Montalbano nunca me decepcionou. Sempre debochando dos poderosos e expondo sua truculência e sua estupidez. Camilleri, também, jamais me decepcionou. Não se calou diante dos absurdos de Berlusconi e Salvini, e nunca poupou a direita ensandecida de seu país de uma crítica justa e dura.

Livro após livro, Camilleri e Montalbano animaram meus sonhos de morar em Vigatá, frequentar suas trattorias e osterias, conhecer Livia, Fazio, Mimì Augello, o jornalista Nicolò Zito e conversar com Catarè, o impagável Catarella, "pessoalmente em pessoa".
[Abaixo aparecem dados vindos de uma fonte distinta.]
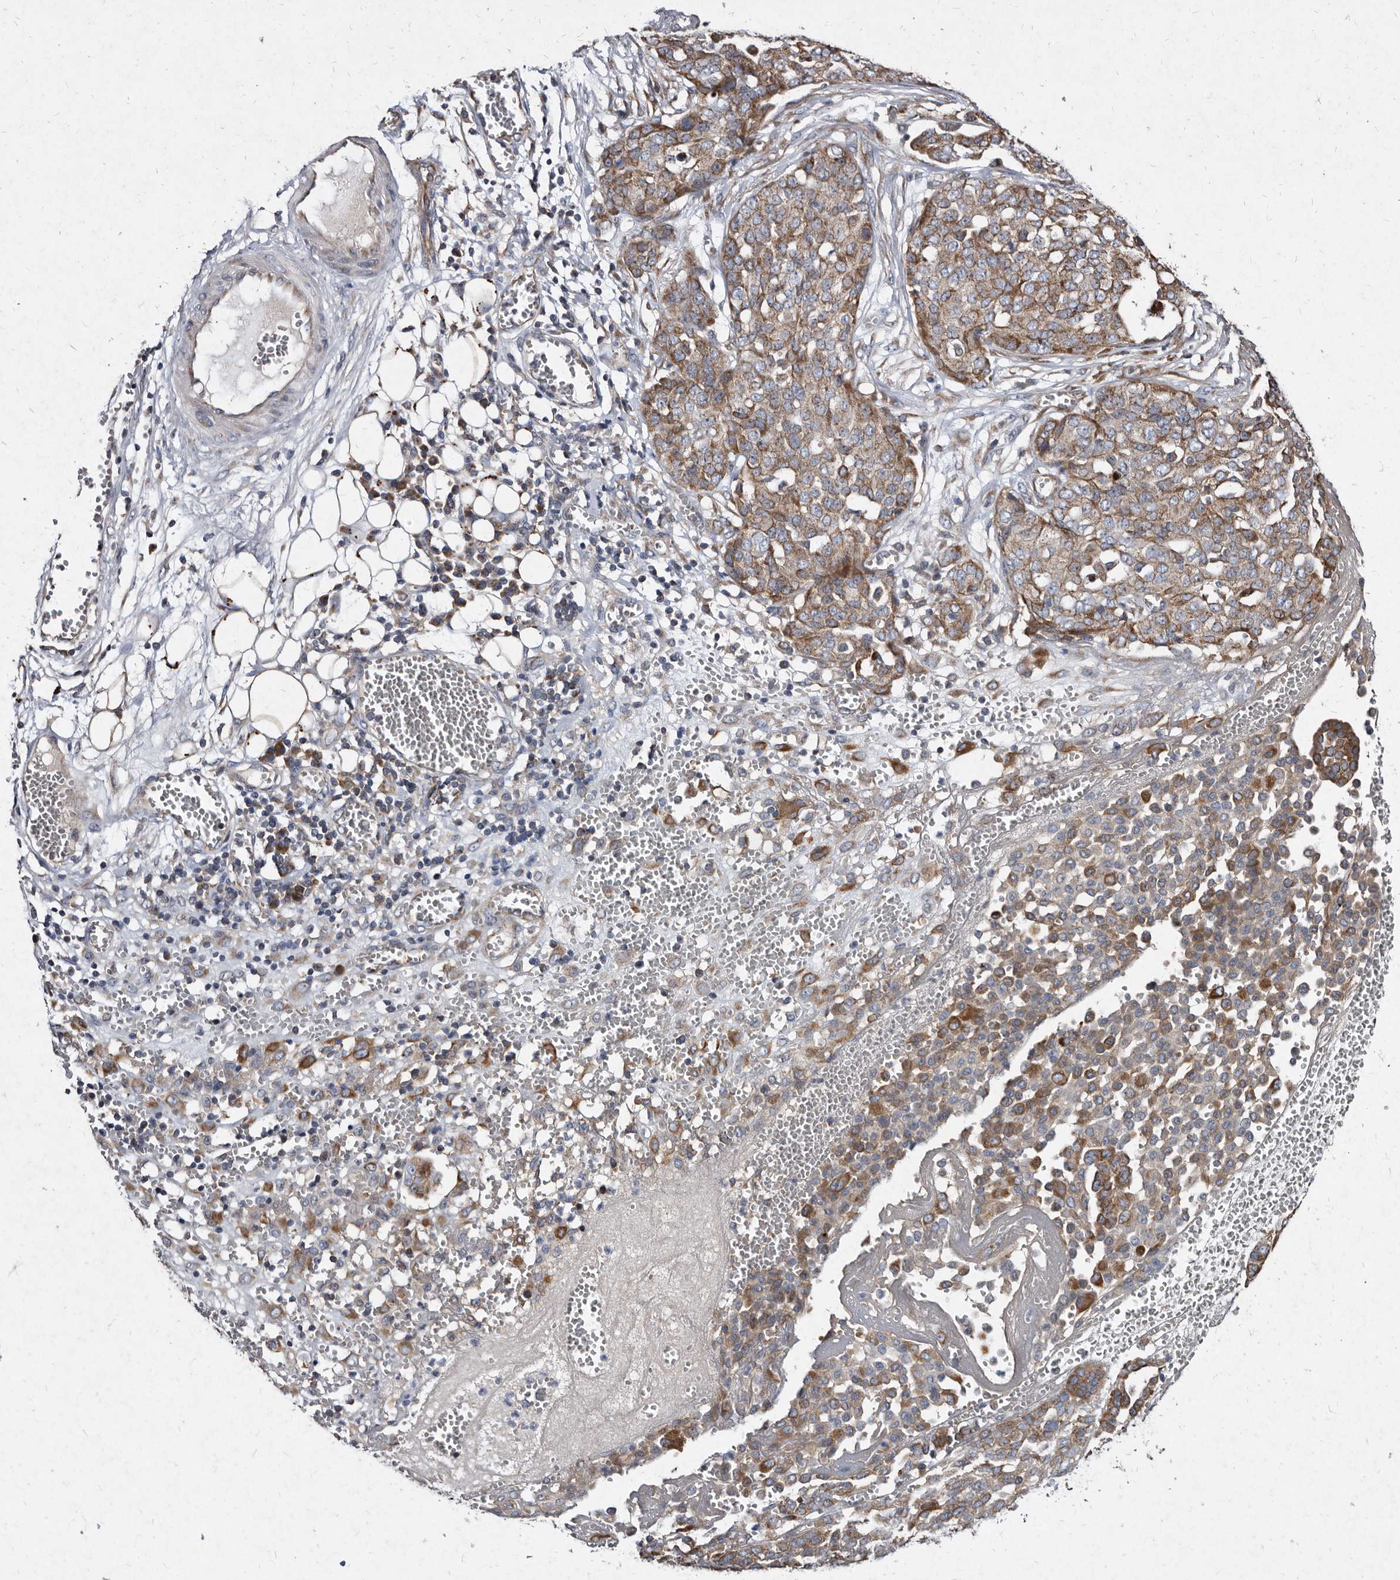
{"staining": {"intensity": "moderate", "quantity": ">75%", "location": "cytoplasmic/membranous"}, "tissue": "ovarian cancer", "cell_type": "Tumor cells", "image_type": "cancer", "snomed": [{"axis": "morphology", "description": "Cystadenocarcinoma, serous, NOS"}, {"axis": "topography", "description": "Soft tissue"}, {"axis": "topography", "description": "Ovary"}], "caption": "IHC image of human ovarian cancer stained for a protein (brown), which displays medium levels of moderate cytoplasmic/membranous positivity in approximately >75% of tumor cells.", "gene": "YPEL3", "patient": {"sex": "female", "age": 57}}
Andrea Camilleri morreu ontem, aos 93 anos. Dizem que deixou com seu editor um volume inédito em que conta a última estória de Montalbano. A ver.

Descansa em paz.
 
 

terça-feira, 2 de julho de 2019

Ortodoxos e heterodoxos em economia

Diz-se que os economistas dividem-se em ortodoxos e heterodoxos. Isso muita gente sabe.
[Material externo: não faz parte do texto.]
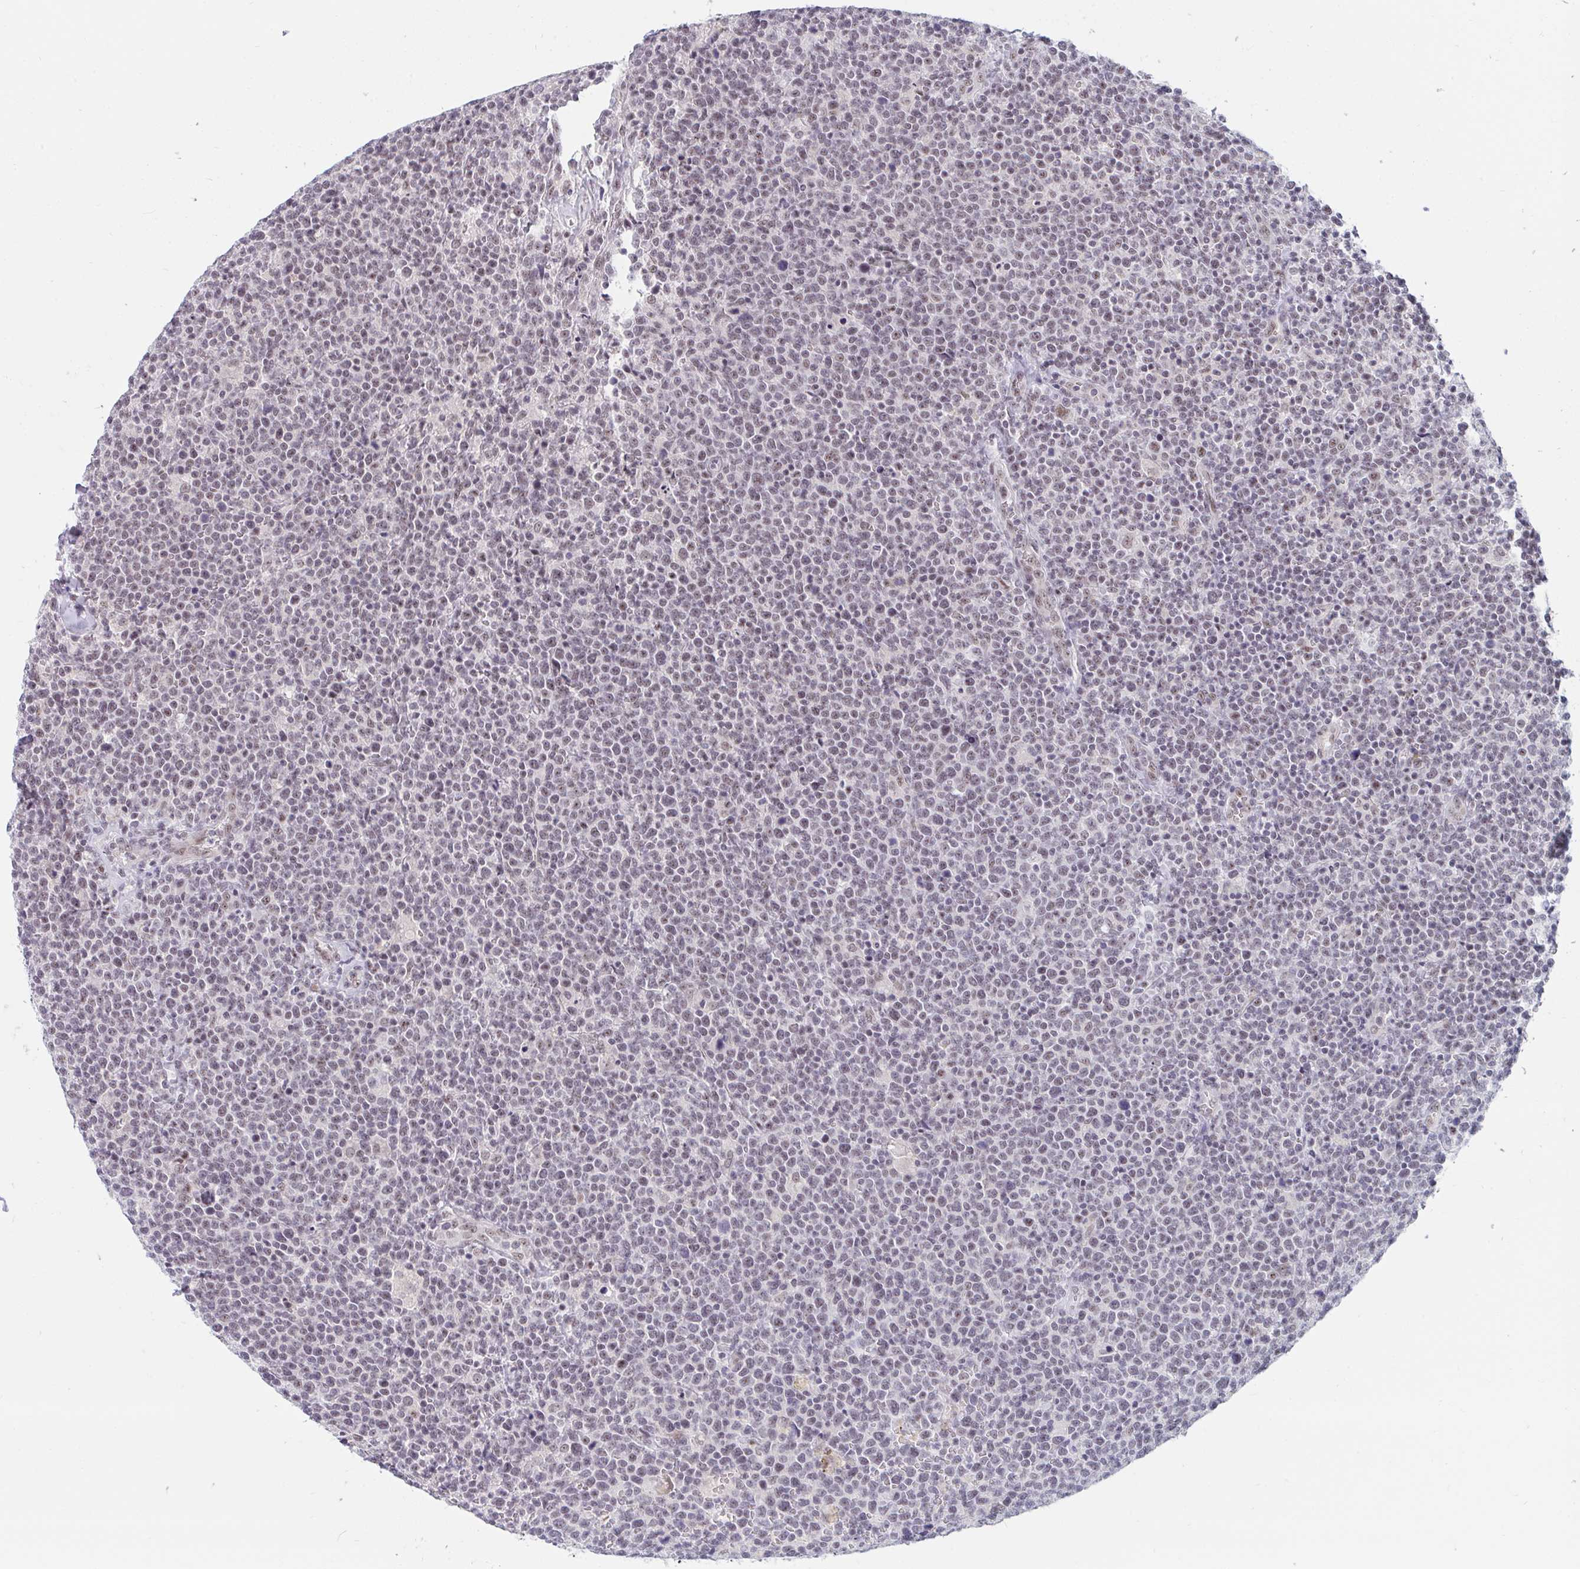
{"staining": {"intensity": "weak", "quantity": "<25%", "location": "nuclear"}, "tissue": "lymphoma", "cell_type": "Tumor cells", "image_type": "cancer", "snomed": [{"axis": "morphology", "description": "Malignant lymphoma, non-Hodgkin's type, High grade"}, {"axis": "topography", "description": "Lymph node"}], "caption": "The photomicrograph shows no significant staining in tumor cells of lymphoma.", "gene": "PRR14", "patient": {"sex": "male", "age": 61}}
Há quem pense que a divisão é uma criação recente e tipicamente nacional. Enganam-se. É antiga e continua presente em outras partes do mundo.

Este achado do François Alisson (@F_Alisson) é precioso: uma definição proposta em 1863 por P.-O. Protin em seu Les économistes appréciés, ou Nécessité de la protection (Paris: Dentu, 1863).
Diz o seguinte:

"Il y a des économistes qui se sont arrêté à Adam Smith, Ricardo, Malthus , Rossi, J.-B. Say, et qui disent : la science est faite ; nous n'avons plus qu'à en répandre les bien faits, à la vulgariser, en la rectifiant sur quelques points secondaires. Ce sont les fidèles ou orthodoxes.
D'autres, plus hardis ou plus aventureux, ne consentent pas à s'en tenir aux théories des maîtres, parce qu'ils les trouvent insuffisantes, défectueuses même en plus d'un endroit. Ce sont les infidèles ou hétérodoxes. Ce n'est pas arbitrairement que nous établis sons cette distinction dans l'École : ce sont les économistes eux-mêmes qui se sont ainsi dé finis."

Mal e porcamente traduzido (alguém corrija o que couber, por favor):
"Há economistas que pararam em Adam Smith, Ricardo, Malthus, Rossi, J.-B. Say, e que dizem: a ciência está feita; temos apenas que espalhar os benefícios, popularizá-los, corrigindo-os em alguns pontos secundários. Estes são os fiéis ou ortodoxos.
Outros, mais ousados ou mais aventureiros, não consentem em se ater às teorias dos mestres, porque as consideram inadequadas, e até mesmo defeituosas em mais de um aspecto. Eles são os infiéis ou heterodoxos.
Não é arbitrariamente que estabelecemos essa distinção na Escola: são os próprios economistas que se definiram assim."

É ou não é uma beleza? Link pra quem quiser seguir o fio.